EXERCISE TASK:
Can you condense the paragraph in the clean coal article that begins "One thing has stood in the way" into a short bulleted list that keeps its main facts?

━━━ EXCERPTED PASSAGE

What Happened to Clean Coal?

Though CCS is technically feasible, it might be economically smarter to leave the coal in the ground.

Though “Clean Coal” (Carbon Capture and Storage) is technically feasible, it might be economically smarter to leave the one-time “Black Diamond” in the ground.

Though Carbon Capture and Storage —“Clean Coal”— is technically feasible, it might be economically smarter to leave the once Black Diamond in the ground.

For years, the coal industry has championed “clean coal” as an innovation that could reinvigorate the US coal industry and make it competitive as a low-carbon emitting fuel for the future. In 2009, Senators John Kerry, D-Mass., and Lindsey Graham, R-S.C., even wrote a New York Times op-ed piece calling for the United States carbon capture and storage (CCS) to become the “Saudi Arabia of clean coal.” CCS removes CO2 from exhaust and then either puts the CO2 back into the ground for storage or sells the gas via pipeline for other industrial uses, most notably for enhanced oil recovery (EOR).

One thing has stood in the way: clean coal is highly expensive. While the technological process has been shown to be successful, capturing CO2 uses lots of energy —some of which is produced during the process. CCS currently relies on three methods for capturing CO2 and all three, to some degree, currently reduce plant efficiency which adds to the cost of the electricity it produces.

  1. Post Combustion. Coal is burned and the exhaust is scrubbed of CO2. This method is well-adapted for retrofitting existing coal-burning generators. However, research by the DOE and National Energy Technology Laboratory (NETL) suggest that current technology “may increase the cost of electricity for a new pulverized coal plant by up to 80 percent and result in a 20 to 30 percent decrease in efficiency due to parasitic energy requirements.” In other words, some of the energy produced would need to go to maintaining the process itself.

━━━━━━
━━━ MATERIAL SHOWN

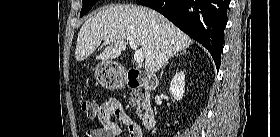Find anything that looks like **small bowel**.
I'll use <instances>...</instances> for the list:
<instances>
[{"label":"small bowel","mask_w":280,"mask_h":137,"mask_svg":"<svg viewBox=\"0 0 280 137\" xmlns=\"http://www.w3.org/2000/svg\"><path fill=\"white\" fill-rule=\"evenodd\" d=\"M112 118H115L119 123L129 125L130 137H133L132 131L134 129L140 132V129L132 124L131 118L126 114L121 104L115 98H109L101 105L98 112L100 126L88 130L84 137H120L121 129Z\"/></svg>","instance_id":"obj_1"}]
</instances>
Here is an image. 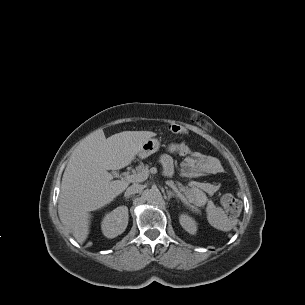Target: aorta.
<instances>
[{"mask_svg": "<svg viewBox=\"0 0 305 305\" xmlns=\"http://www.w3.org/2000/svg\"><path fill=\"white\" fill-rule=\"evenodd\" d=\"M145 199L150 204H157L162 200V195L157 188L145 191Z\"/></svg>", "mask_w": 305, "mask_h": 305, "instance_id": "762f6f07", "label": "aorta"}]
</instances>
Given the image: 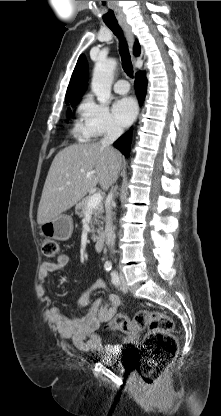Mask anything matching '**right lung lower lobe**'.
I'll list each match as a JSON object with an SVG mask.
<instances>
[{"label": "right lung lower lobe", "instance_id": "obj_1", "mask_svg": "<svg viewBox=\"0 0 221 416\" xmlns=\"http://www.w3.org/2000/svg\"><path fill=\"white\" fill-rule=\"evenodd\" d=\"M136 95L139 99L140 104L145 99L147 89V79L143 74H137L134 84ZM132 132L131 130L122 135L115 143L114 146L119 149L126 157L129 155L130 143H131Z\"/></svg>", "mask_w": 221, "mask_h": 416}]
</instances>
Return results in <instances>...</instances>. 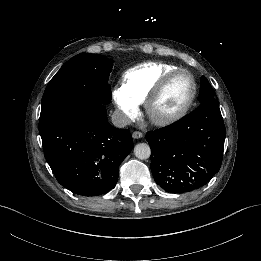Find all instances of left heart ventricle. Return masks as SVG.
<instances>
[{
    "mask_svg": "<svg viewBox=\"0 0 261 261\" xmlns=\"http://www.w3.org/2000/svg\"><path fill=\"white\" fill-rule=\"evenodd\" d=\"M192 84L185 74H177L155 108L158 115H168L178 111L189 99Z\"/></svg>",
    "mask_w": 261,
    "mask_h": 261,
    "instance_id": "b2bd125f",
    "label": "left heart ventricle"
}]
</instances>
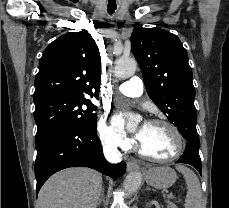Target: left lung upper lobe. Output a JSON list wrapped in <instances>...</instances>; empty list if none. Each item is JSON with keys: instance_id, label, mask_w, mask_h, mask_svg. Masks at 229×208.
Segmentation results:
<instances>
[{"instance_id": "1", "label": "left lung upper lobe", "mask_w": 229, "mask_h": 208, "mask_svg": "<svg viewBox=\"0 0 229 208\" xmlns=\"http://www.w3.org/2000/svg\"><path fill=\"white\" fill-rule=\"evenodd\" d=\"M130 40L149 97L181 134L196 129L193 75L180 39L164 29L137 26Z\"/></svg>"}]
</instances>
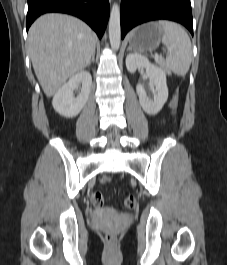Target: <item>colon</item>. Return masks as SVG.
I'll list each match as a JSON object with an SVG mask.
<instances>
[{
	"instance_id": "1",
	"label": "colon",
	"mask_w": 227,
	"mask_h": 265,
	"mask_svg": "<svg viewBox=\"0 0 227 265\" xmlns=\"http://www.w3.org/2000/svg\"><path fill=\"white\" fill-rule=\"evenodd\" d=\"M170 107L172 109L173 112H176L177 110V107H178V97L177 95L175 94L170 102ZM101 182L103 184H108L111 182V179L110 177L108 176H103L101 178ZM90 200H91V203L96 206V207H100L103 205L104 203V197L102 195V193L99 191V190H94L91 195H90ZM136 207V199L134 196L130 195V196H127L123 202H122V208L125 210V211H131L133 210L134 208ZM104 239L106 241L107 244L109 245H113L115 242H116V237L115 235L113 234H106L104 236Z\"/></svg>"
}]
</instances>
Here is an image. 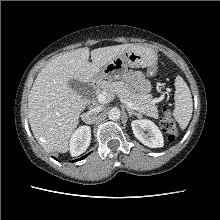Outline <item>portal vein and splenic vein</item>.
Here are the masks:
<instances>
[{
  "instance_id": "obj_1",
  "label": "portal vein and splenic vein",
  "mask_w": 220,
  "mask_h": 220,
  "mask_svg": "<svg viewBox=\"0 0 220 220\" xmlns=\"http://www.w3.org/2000/svg\"><path fill=\"white\" fill-rule=\"evenodd\" d=\"M97 100H98L99 103H107L111 100V98L106 94H99V95H97ZM124 103L126 104L127 107H129L133 110H138L139 109V107H137L136 105H134L131 102L126 101Z\"/></svg>"
}]
</instances>
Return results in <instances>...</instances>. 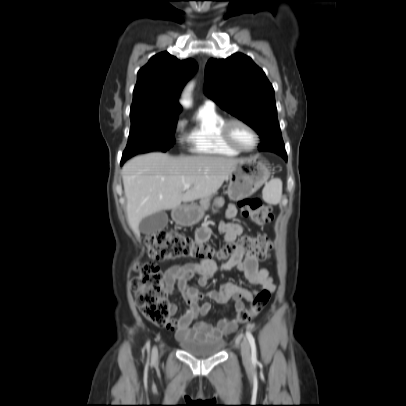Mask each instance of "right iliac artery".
<instances>
[{
	"label": "right iliac artery",
	"instance_id": "82829eb1",
	"mask_svg": "<svg viewBox=\"0 0 406 406\" xmlns=\"http://www.w3.org/2000/svg\"><path fill=\"white\" fill-rule=\"evenodd\" d=\"M146 348H147V350L149 351V342H147Z\"/></svg>",
	"mask_w": 406,
	"mask_h": 406
}]
</instances>
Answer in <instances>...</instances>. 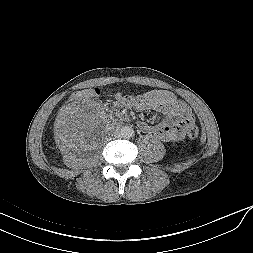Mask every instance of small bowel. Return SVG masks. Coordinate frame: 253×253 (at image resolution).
<instances>
[{"label":"small bowel","mask_w":253,"mask_h":253,"mask_svg":"<svg viewBox=\"0 0 253 253\" xmlns=\"http://www.w3.org/2000/svg\"><path fill=\"white\" fill-rule=\"evenodd\" d=\"M115 105L119 108L133 107L137 110H154L165 119L151 126L141 122L140 129L163 142H176L185 137L188 127L193 124L191 109L174 93L167 90H152L143 95H117Z\"/></svg>","instance_id":"small-bowel-1"}]
</instances>
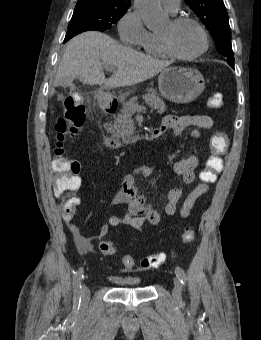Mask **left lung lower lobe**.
<instances>
[{"mask_svg": "<svg viewBox=\"0 0 261 340\" xmlns=\"http://www.w3.org/2000/svg\"><path fill=\"white\" fill-rule=\"evenodd\" d=\"M229 65H230L232 68H234V63H229Z\"/></svg>", "mask_w": 261, "mask_h": 340, "instance_id": "left-lung-lower-lobe-1", "label": "left lung lower lobe"}]
</instances>
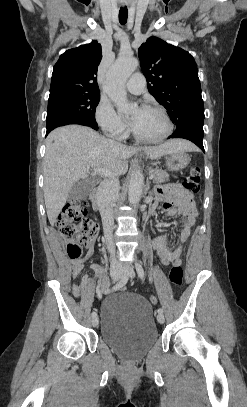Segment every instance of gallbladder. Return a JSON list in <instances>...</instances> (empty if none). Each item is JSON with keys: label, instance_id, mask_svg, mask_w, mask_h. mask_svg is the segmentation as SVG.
Masks as SVG:
<instances>
[{"label": "gallbladder", "instance_id": "bac80fb5", "mask_svg": "<svg viewBox=\"0 0 247 407\" xmlns=\"http://www.w3.org/2000/svg\"><path fill=\"white\" fill-rule=\"evenodd\" d=\"M94 184V179H84L75 183L70 189L67 199L69 201H75L86 198L93 189Z\"/></svg>", "mask_w": 247, "mask_h": 407}]
</instances>
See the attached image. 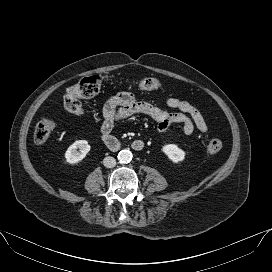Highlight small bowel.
Here are the masks:
<instances>
[{
  "label": "small bowel",
  "instance_id": "obj_1",
  "mask_svg": "<svg viewBox=\"0 0 272 272\" xmlns=\"http://www.w3.org/2000/svg\"><path fill=\"white\" fill-rule=\"evenodd\" d=\"M167 108L157 107L149 102L140 100L129 92H121L111 97L103 107L102 134H110L116 123L126 120L136 114L151 117L157 124V131L164 133L173 123L182 125L183 133L191 135L195 129L201 133L208 130L201 112L191 103L177 98H168Z\"/></svg>",
  "mask_w": 272,
  "mask_h": 272
}]
</instances>
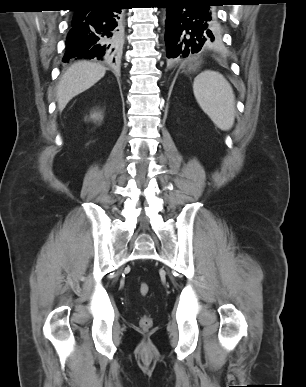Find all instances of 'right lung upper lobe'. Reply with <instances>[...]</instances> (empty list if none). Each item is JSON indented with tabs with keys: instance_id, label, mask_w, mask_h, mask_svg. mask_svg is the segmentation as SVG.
Wrapping results in <instances>:
<instances>
[{
	"instance_id": "cb5924a9",
	"label": "right lung upper lobe",
	"mask_w": 306,
	"mask_h": 387,
	"mask_svg": "<svg viewBox=\"0 0 306 387\" xmlns=\"http://www.w3.org/2000/svg\"><path fill=\"white\" fill-rule=\"evenodd\" d=\"M80 3L87 4V3H96L102 0H78Z\"/></svg>"
}]
</instances>
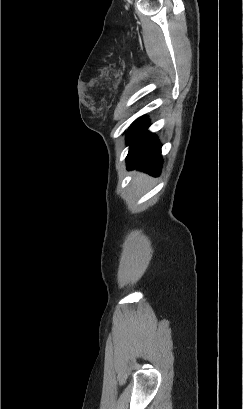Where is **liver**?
<instances>
[{
	"label": "liver",
	"mask_w": 243,
	"mask_h": 409,
	"mask_svg": "<svg viewBox=\"0 0 243 409\" xmlns=\"http://www.w3.org/2000/svg\"><path fill=\"white\" fill-rule=\"evenodd\" d=\"M145 178H146L145 175L137 173L135 178H134V182L137 183V184H140Z\"/></svg>",
	"instance_id": "1"
}]
</instances>
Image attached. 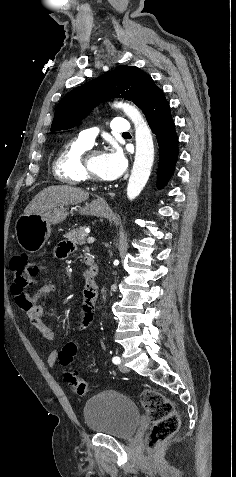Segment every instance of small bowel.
Instances as JSON below:
<instances>
[{
  "label": "small bowel",
  "mask_w": 236,
  "mask_h": 477,
  "mask_svg": "<svg viewBox=\"0 0 236 477\" xmlns=\"http://www.w3.org/2000/svg\"><path fill=\"white\" fill-rule=\"evenodd\" d=\"M74 251V245L68 241L61 242L56 248V256L60 259H64ZM89 255L85 256V261ZM86 281L88 278V272L85 275ZM56 288V283L53 279L45 278L41 282L40 290L34 295L29 294L22 295L18 302L19 307L25 311L30 323L41 333L42 337L48 341H53L55 335L53 330L44 322L43 315L45 307L40 303V299L51 294ZM97 297V290L90 285L87 281L83 302L81 306L80 318L77 323L79 330H85L92 323L94 317V306ZM58 359V353L52 351L47 357V362L50 366H54Z\"/></svg>",
  "instance_id": "small-bowel-1"
}]
</instances>
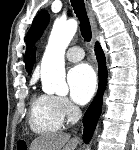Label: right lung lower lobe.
<instances>
[{"label":"right lung lower lobe","instance_id":"obj_1","mask_svg":"<svg viewBox=\"0 0 139 150\" xmlns=\"http://www.w3.org/2000/svg\"><path fill=\"white\" fill-rule=\"evenodd\" d=\"M95 53L97 57V61L99 64V90L95 100L90 105L89 109L87 110L84 118V132H83V140L85 143H88L93 135L95 130L97 121L101 114V107L103 102V93L106 87L107 81V69H106V62L103 50L99 43H96L95 46Z\"/></svg>","mask_w":139,"mask_h":150}]
</instances>
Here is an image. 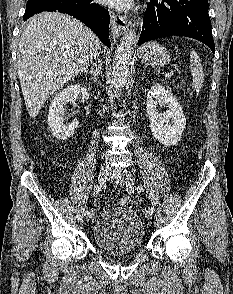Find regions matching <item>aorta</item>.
Returning a JSON list of instances; mask_svg holds the SVG:
<instances>
[{
  "label": "aorta",
  "instance_id": "aorta-1",
  "mask_svg": "<svg viewBox=\"0 0 233 294\" xmlns=\"http://www.w3.org/2000/svg\"><path fill=\"white\" fill-rule=\"evenodd\" d=\"M136 43L134 29L127 31L115 51L112 71V85L116 93H119L127 83L130 75V65Z\"/></svg>",
  "mask_w": 233,
  "mask_h": 294
}]
</instances>
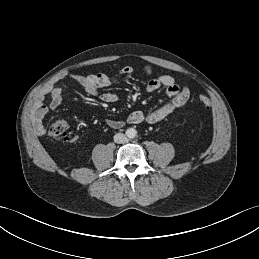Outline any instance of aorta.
<instances>
[{"mask_svg":"<svg viewBox=\"0 0 259 259\" xmlns=\"http://www.w3.org/2000/svg\"><path fill=\"white\" fill-rule=\"evenodd\" d=\"M126 135L128 138L132 139V138L136 137L137 131L134 128H129L126 130Z\"/></svg>","mask_w":259,"mask_h":259,"instance_id":"1","label":"aorta"}]
</instances>
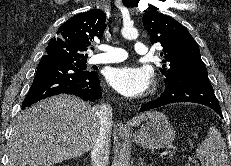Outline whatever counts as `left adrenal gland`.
Listing matches in <instances>:
<instances>
[{
    "instance_id": "left-adrenal-gland-1",
    "label": "left adrenal gland",
    "mask_w": 231,
    "mask_h": 166,
    "mask_svg": "<svg viewBox=\"0 0 231 166\" xmlns=\"http://www.w3.org/2000/svg\"><path fill=\"white\" fill-rule=\"evenodd\" d=\"M139 166H147L142 158H139ZM151 166V165H149Z\"/></svg>"
}]
</instances>
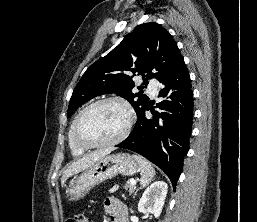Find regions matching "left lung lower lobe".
Instances as JSON below:
<instances>
[{"label": "left lung lower lobe", "mask_w": 257, "mask_h": 222, "mask_svg": "<svg viewBox=\"0 0 257 222\" xmlns=\"http://www.w3.org/2000/svg\"><path fill=\"white\" fill-rule=\"evenodd\" d=\"M165 87L158 97L165 99L151 110L147 119L145 110L138 115L131 134L116 147L134 151L160 167L170 178L175 189L183 169V159L189 150L193 120V92L190 76L181 58L159 81Z\"/></svg>", "instance_id": "left-lung-lower-lobe-1"}]
</instances>
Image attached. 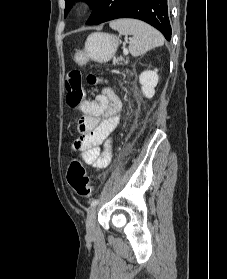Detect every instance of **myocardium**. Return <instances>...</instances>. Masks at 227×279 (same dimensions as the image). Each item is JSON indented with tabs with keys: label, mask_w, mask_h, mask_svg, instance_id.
Here are the masks:
<instances>
[{
	"label": "myocardium",
	"mask_w": 227,
	"mask_h": 279,
	"mask_svg": "<svg viewBox=\"0 0 227 279\" xmlns=\"http://www.w3.org/2000/svg\"><path fill=\"white\" fill-rule=\"evenodd\" d=\"M84 8H85V3L84 2H80L77 6L78 11H82Z\"/></svg>",
	"instance_id": "1"
}]
</instances>
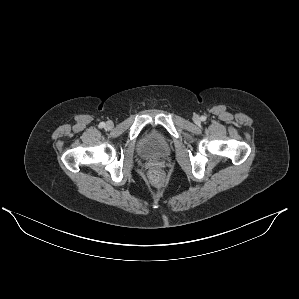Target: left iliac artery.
I'll list each match as a JSON object with an SVG mask.
<instances>
[{"label":"left iliac artery","mask_w":299,"mask_h":299,"mask_svg":"<svg viewBox=\"0 0 299 299\" xmlns=\"http://www.w3.org/2000/svg\"><path fill=\"white\" fill-rule=\"evenodd\" d=\"M201 120H202V121H205V120H206V117H205V116H202V117H201Z\"/></svg>","instance_id":"left-iliac-artery-1"}]
</instances>
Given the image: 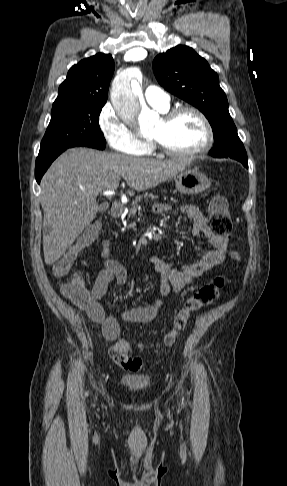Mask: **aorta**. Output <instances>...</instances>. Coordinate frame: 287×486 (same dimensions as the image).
Segmentation results:
<instances>
[{
	"instance_id": "1",
	"label": "aorta",
	"mask_w": 287,
	"mask_h": 486,
	"mask_svg": "<svg viewBox=\"0 0 287 486\" xmlns=\"http://www.w3.org/2000/svg\"><path fill=\"white\" fill-rule=\"evenodd\" d=\"M110 96L117 114L125 122H138L141 129L153 126L155 114L142 100L139 82L129 74L123 73L114 79Z\"/></svg>"
}]
</instances>
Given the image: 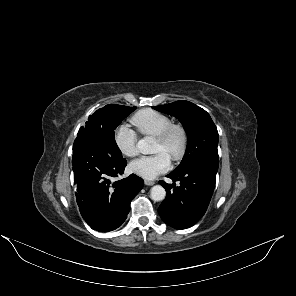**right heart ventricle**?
Wrapping results in <instances>:
<instances>
[{
	"label": "right heart ventricle",
	"instance_id": "obj_1",
	"mask_svg": "<svg viewBox=\"0 0 296 296\" xmlns=\"http://www.w3.org/2000/svg\"><path fill=\"white\" fill-rule=\"evenodd\" d=\"M131 122L142 135L151 137H157L172 124L170 117L154 110L138 112Z\"/></svg>",
	"mask_w": 296,
	"mask_h": 296
}]
</instances>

━━━━━━

WORKED SOLUTION:
- The main obstacle to clean coal is its high cost.
- The technology has been shown to work, but capturing CO2 uses a lot of energy, some of it produced during the process.
- CCS currently relies on three methods for capturing CO2, and all three lower plant efficiency to some degree.
- That lost efficiency adds to the cost of the electricity produced.